そのため、農産物の洗浄は非常に重要です。では、どのように洗浄するのが最も効果的なのでしょうか?

 

野菜や果物の洗い方

フリーストーン氏は、まず手を洗うことが重要だと指摘しています。これは、手に付着している細菌が農産物に移るのを防ぐためです。

農産物を洗う最も簡単で安全な方法は、冷い流水で野菜や果物を手でこすり洗いすることです。これにより、汚れや農薬、表面の細菌を取り除くことができます。見た目が清潔になるまでしっかりと洗浄してください。

農産物を水に浸す場合は、シンクには多くの細菌が存在する可能性があるから、清潔なボウルを使うようにしましょう。

また、洗剤や漂白剤を使用して農産物を洗うことは避けるべきです。多くの野菜や果物の皮は多孔質であり、これらの化学物質を吸収してしまう可能性があります。味や食感が変わるだけでなく、安全性も損なわれる恐れがあります。

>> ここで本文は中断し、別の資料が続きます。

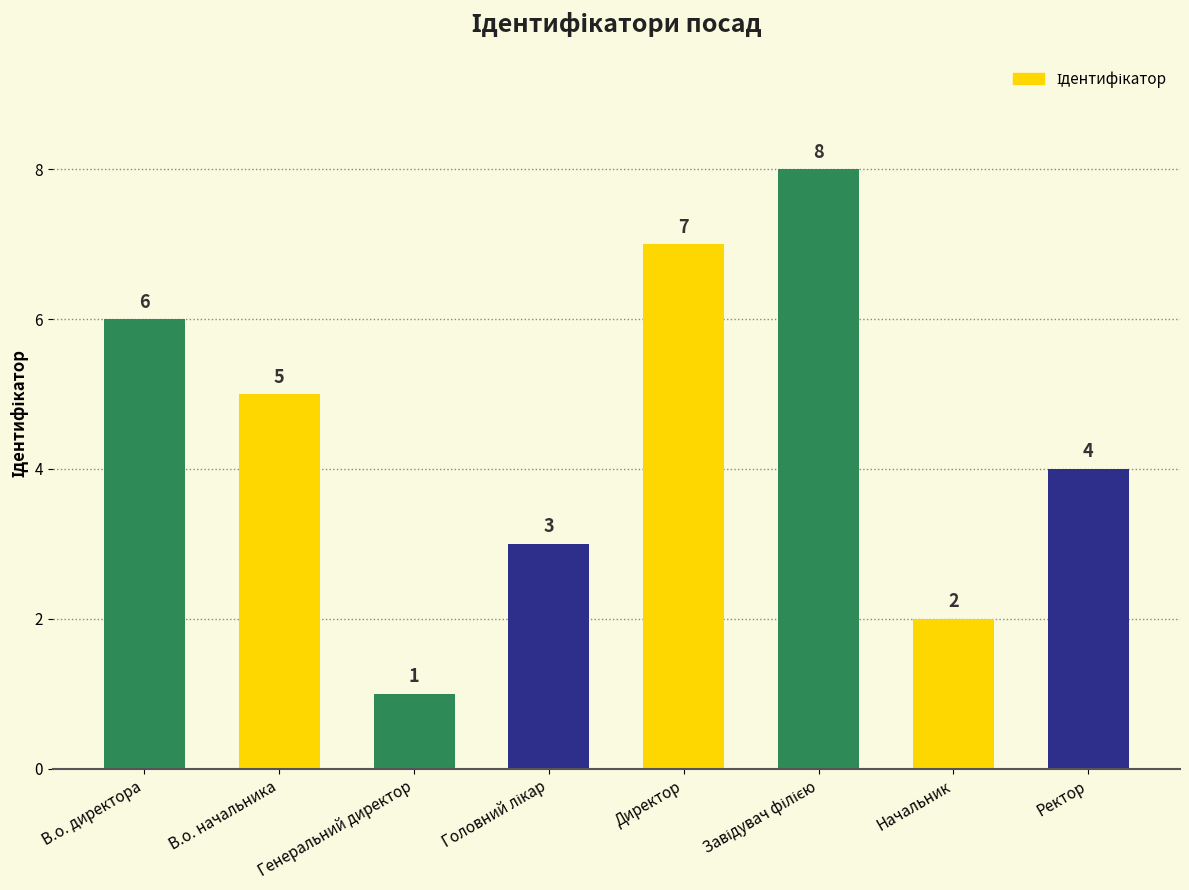

Between Начальник and Ректор, which is larger?

Ректор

もし、化学的方法で農産物を洗浄したい場合は、酢や重曹を使用することが推奨されます。これらは農産物の細菌や農薬を減少させる効果があります。

酢を使用する場合は、蒸留麦芽酢、ワインビネガー、リンゴ酢などが使えます。水1カップに対して酢を半カップ加え、野菜または果物を2〜3分間浸した後、冷水で少なくとも1分間洗い流します。

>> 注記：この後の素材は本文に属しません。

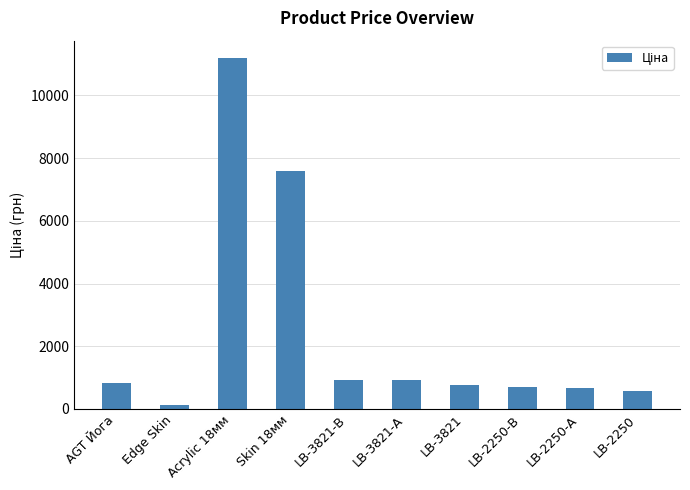

How many categories are shown in the chart?

10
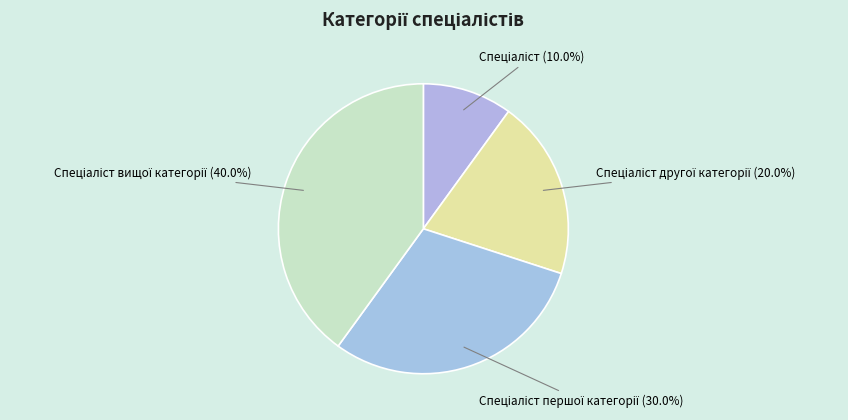

Is there any slice that represents more than half of the pie?

No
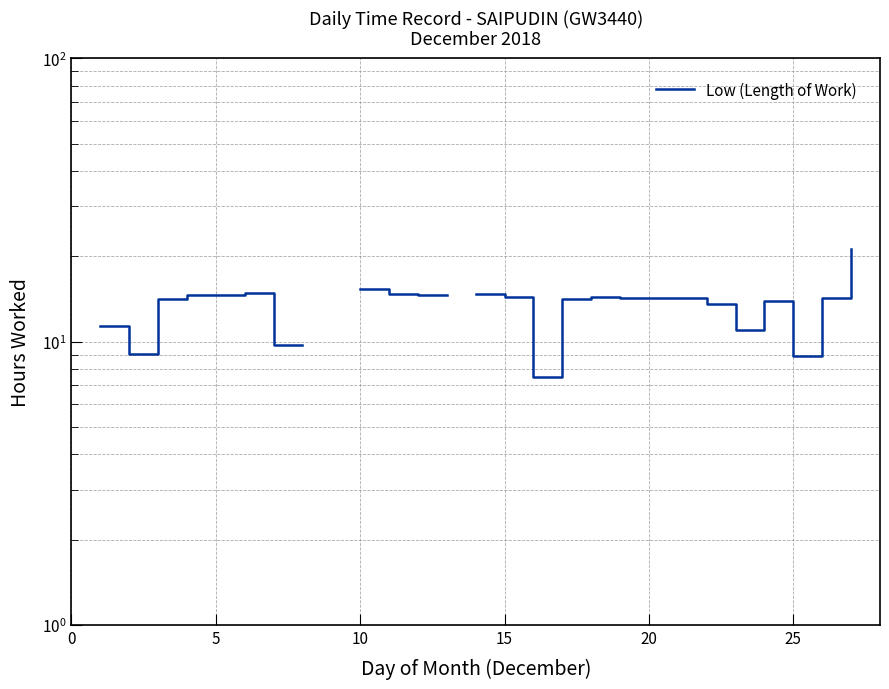

What is the minimum value shown in the chart?

7.5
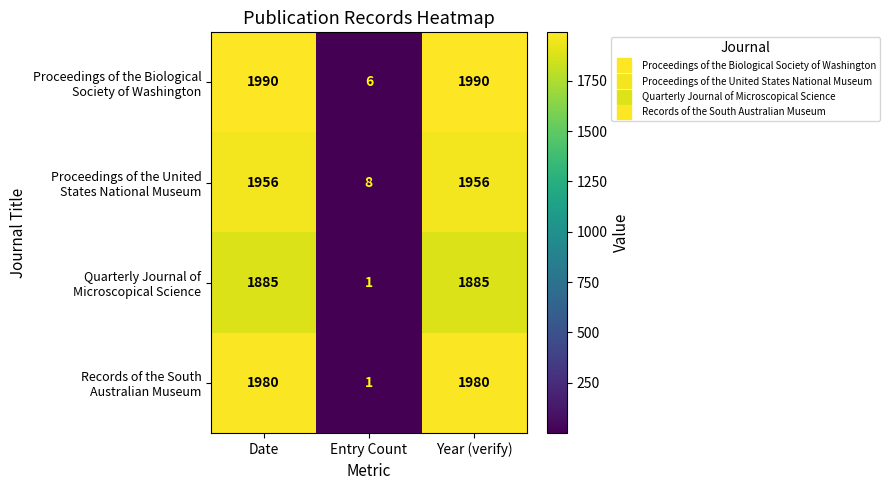

What is the greatest value displayed?

1990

ただし、農産物を酢に3 分以上浸し、すすぎが不十分だと、酢酸が農産物の味や食感を変える可能性がありますので注意が必要です。

重曹の場合は、水1カップに対して小さじ1杯の重曹を加えます。このような濃度であれば、農産物の味を変えることなく微生物や農薬を除去できます。野菜や果物を時々かき混ぜながら15分間浸し、冷水ですすいでください。
 

特定の野菜や果物の洗い方

フリーストーン氏は、特定の野菜や果物に適した洗浄方法についても触れています。例えば、カボチャ、ジャガイモ、サツマイモ、根菜類などの皮が固い農産物は、野菜用ブラシでこすり洗いするのが効果的です。トマトは、水道水で30秒ほど洗い、手で軽くこすり洗いするだけで十分です。

葉物野菜、例えばレタス、ケール、キャベツなどは、葉を一枚ずつ水道水で洗い、手で最長1分間こすり洗いしましょう。

レタスなど生で食べるものは、外側の傷んだ葉を取り除くとより安全です。

モモやリンゴ、キュウリなど核果類は、冷水で1分間洗うことで、汚れや細菌、ワックスを除去できます。

サクランボ、ブドウ、イチゴなどのベリー類は水分を多く含んでいるため、特に腐りやすいです。これらの果物は濡らされると、既存の細菌の増殖が増加し、保存期間が短くなる可能性があります。これらの果物は、洗わずに冷蔵庫に保存し、食べる直前に洗うのが最良です。冷蔵する前に、傷んだりカビが生えたりしたベリー類を取り除いておくことが重要です。

フリーストーン氏は最後に、どのような家庭用洗浄方法でも、野菜や果物に存在する可能性のあるすべての細菌を完全に除去したり死滅させることはできないと強調しました。これは60℃以上の高温で調理することでのみ実現できます。